University of Minnesota Morris
Fall 2022 Courses
- GWSS 1101 Introduction to Gender, Women, & Sexuality
- HIST 3181 The Study of History [methods]
- IS2001H Traditions in Human Thought [Honors] (Athena Kildegaard)
Additional Courses
- GWSS 2404 Feminist, Queer, and Intersectional Theories
- HIST 1111 Introduction to World History
- HIST 2132 History of Fairy Tales & Folklore in Europe
- HIST 2151 Modern Europe
- HIST 2708W Gender, Women, and Sexuality in Modern Europe
- HIST 3204 Nazi Germany
- HIST 3209 Modern Germany
- HIST 3212 French Revolution
- HIST 3214 History of Childhood
My curiosity about learning, reading, and writing as historical phenomena animates my pedagogy. The educational world of my research—the 18th- & 19th-century Europe of Rousseau, Campe, and Froebel—differs in many ways from that of the 21st-century United States, with near universal secondary education, new technologies, and new challenges. But my approach to teaching and learning shares with those thinkers a respect for the potential meaning of education, not only in the growth of the individual, but in the life of society.

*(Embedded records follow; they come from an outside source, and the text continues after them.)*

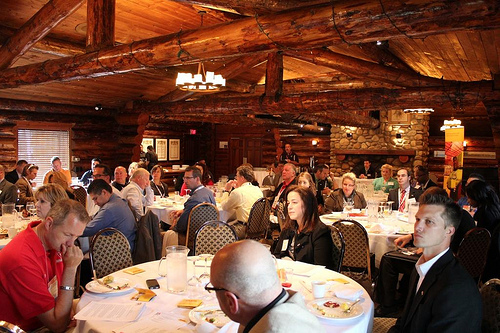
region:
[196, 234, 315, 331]
a bald headed man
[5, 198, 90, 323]
a mean wearing a red shirt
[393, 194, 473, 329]
a mean wearing a black coat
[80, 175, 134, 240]
a mean wearing a blue shirt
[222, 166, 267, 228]
a mean wearing a yellow shirt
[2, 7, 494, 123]
wood beam rafters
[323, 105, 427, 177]
a large stone fireplace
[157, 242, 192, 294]
a clear pitcher of water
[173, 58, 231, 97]
a hanging chandelier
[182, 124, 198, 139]
an exit sign in distance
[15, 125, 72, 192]
a blind covered window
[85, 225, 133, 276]
a brown chair back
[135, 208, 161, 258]
a grey coat on a seat back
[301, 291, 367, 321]
an elated plate of food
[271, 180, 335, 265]
a woman wearing a name badge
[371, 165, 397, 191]
a woman wearing a green blouse and name badge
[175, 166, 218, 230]
a seated man wearing eyeglasses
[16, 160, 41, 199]
a woman wearing a white headband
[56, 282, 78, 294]
a silver wrist watch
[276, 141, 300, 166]
a man standing in back of room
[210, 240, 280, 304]
Man's head is bald on top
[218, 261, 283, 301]
Man has thin hair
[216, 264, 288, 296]
Man's hair is gray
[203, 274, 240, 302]
Man wearing corrective lenses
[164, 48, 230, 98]
Light fixture hanging from ceiling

Whether in large survey classes or independent research settings, my courses are designed around source-driven history. I aim to give students tools to track evidence, to read for perspective, to weigh arguments, and to make sense of contradictory information through their own writing.
Examples of my students’ work may be found here.
Past Teaching Experience
Instructor
A History of Fairy Tales (Spring 2011)
- Osher Lifelong Learning Institute, College of Continuing Education, University of Minnesota
Europe and the World: Expansion, Encounter, and Exchange from 1500 to the Present (Summer 2010)
Writing Instructor
University of Minnesota Center for Writing (2014-2015)
- Graduate Writing Consultant providing Student Writing Support across the disciplines.
Williams College Writing Workshop (2005-2007)
- Undergraduate Writing Fellow (peer tutor for writing support across the college)
Teaching Assistant
The Family from 10,000 BCE to the Present (Fall 2009)
- Subsequent to this course, the two professors (Mary Jo Maynes and Ann Waltner), two TAs, and one undergraduate student presented a panel at the World History Association conference in Beijing (July 2011) on “Teaching World History as Family History; China as a Case in Point.” We also co-authored an article which has been published by The Middle Ground Journal (Fall 2013).